JAWS members attending the Conference and Mentoring Project (CAMP) will be able to talk with JAWS’ first entrepreneurial fellow Melissa Ludtke about transmedia story-making and the story she is telling — “Touching Home in China: In Search of Missing Girlhoods.”
In her early 60s, she took on a new challenge: she decided to learn how to use an emerging digital platform to tell a compelling story she’d been a part of in rural China. She is producing an iBook that lets her mesh video (shot by a bilingual crew she hired in China), galleries of photos, interactive graphics, pop-out text boxes and narrative text across a single platform.
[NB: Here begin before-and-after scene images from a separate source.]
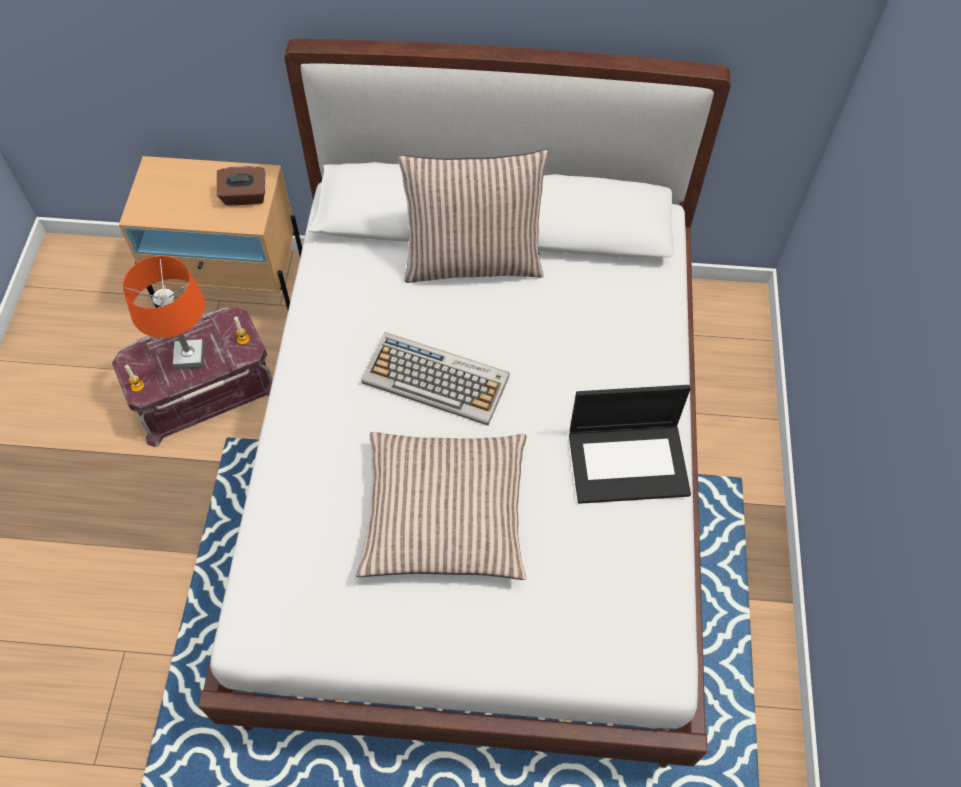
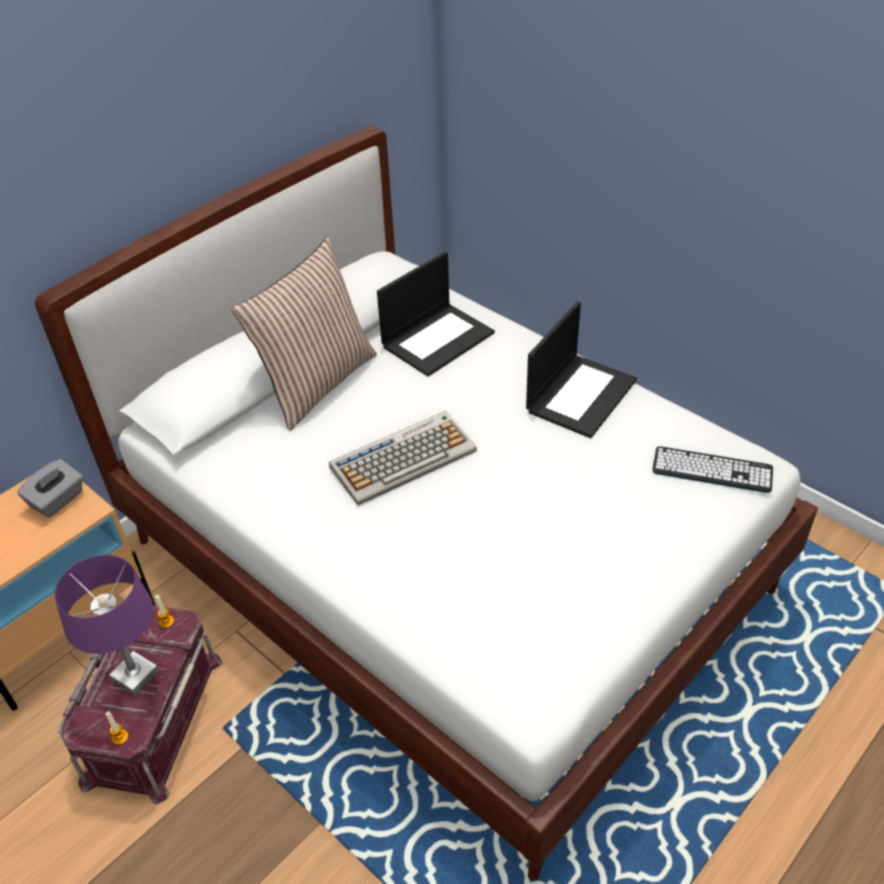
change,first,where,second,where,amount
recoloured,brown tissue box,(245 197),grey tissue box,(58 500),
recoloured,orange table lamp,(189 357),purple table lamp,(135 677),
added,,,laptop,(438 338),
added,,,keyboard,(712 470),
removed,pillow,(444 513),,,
When the iBook is launched in September 2015, its transmedia story will be digitally distributed to global audiences through her project’s social media ecosystem.
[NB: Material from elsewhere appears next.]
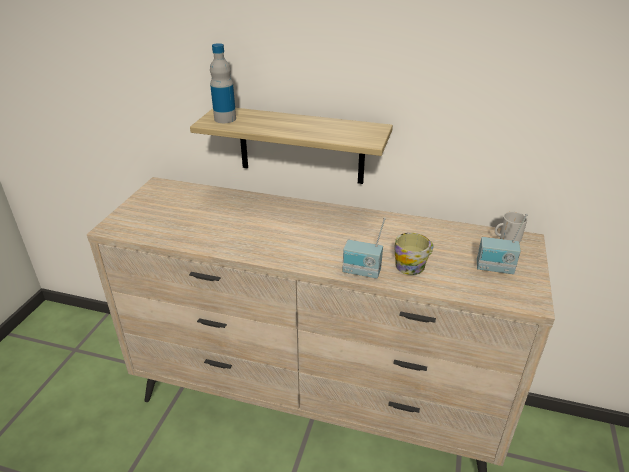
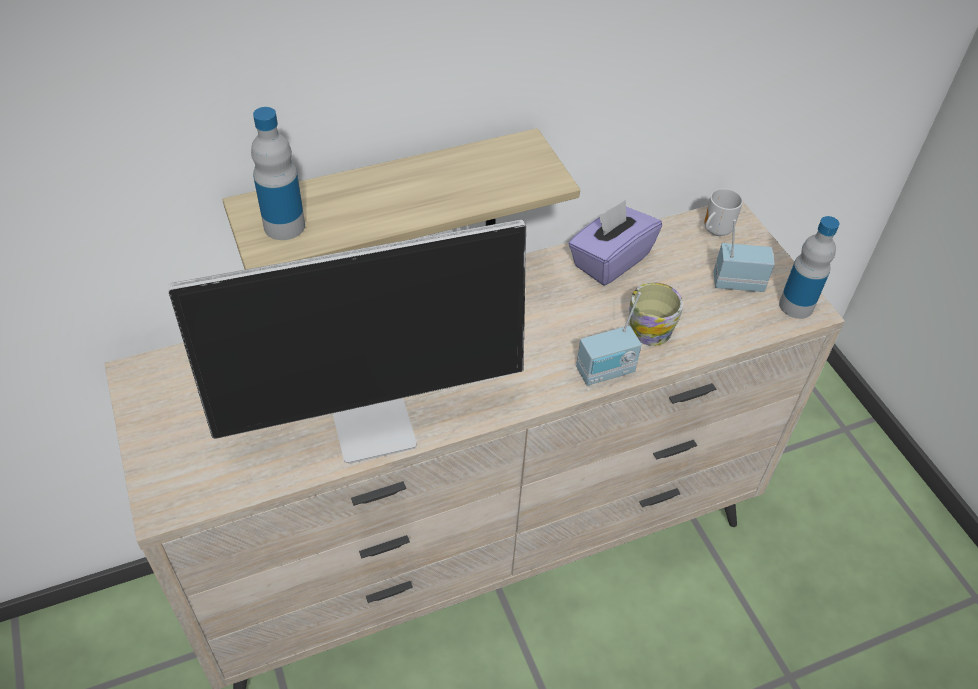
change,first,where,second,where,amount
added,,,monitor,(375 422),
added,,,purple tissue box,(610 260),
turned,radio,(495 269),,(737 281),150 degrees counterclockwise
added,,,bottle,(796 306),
Ludtke’s iBook videos show encounters of American and Chinese teens that occurred when her 16-year-old daughter Maya, adopted from China as a baby, and her orphanage crib neighbor Jennie, each of whom was abandoned as a newborn in a farming village near Changzhou, China, returned to the towns where they were abandoned as newborns. There, they got to know girls their age who were raised there and those girls became their guides to gaining a sense of what their missing girlhoods might have been.
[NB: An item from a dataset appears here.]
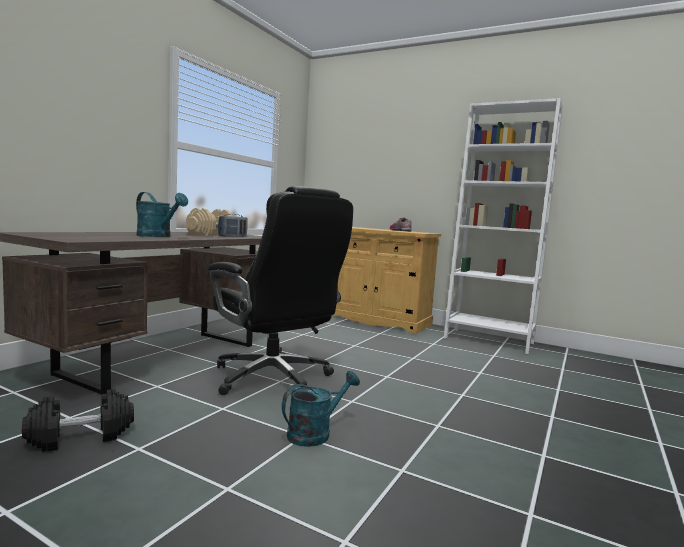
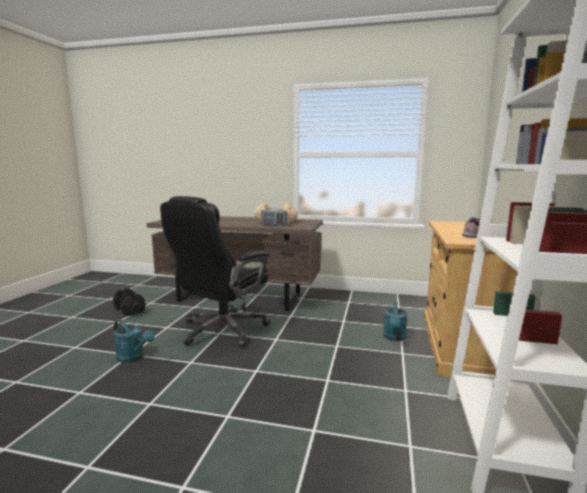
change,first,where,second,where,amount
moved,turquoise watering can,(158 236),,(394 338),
Ludtke is using digital platforms to develop these girls’ stories across many media dimensions. A complimentary download of the pilot chapter of “Touching Home in China” is on the iBooks Store and can be downloaded here. (Please note: the download takes a while, given video, graphics and photos that are embedded on its pages. Leave it to download. Go do something else. Once the iBook lives in your tablet or computer, it plays instantly.)
A veteran print journalist, Ludtke has worked at Sports Illustrated, TIME, and Nieman Reports. As a reporter with Sports Illustrated, she took Major League Baseball to court to seek equal access for women reporters so that she could do her job as the males did theirs, i.e. by interviewing the players in the clubhouse. From there, she went to TIME, where, as a correspondent, she reported on social policy issues with a focus on girls, women and families. In her book “On Our Own: Unmarried Motherhood in America,” she dug into why and how women, young and older, have and raise children by themselves, and what happens when they do. Until a few years ago, she was editor of Nieman Reports, the Nieman Foundation’s global magazine about journalism.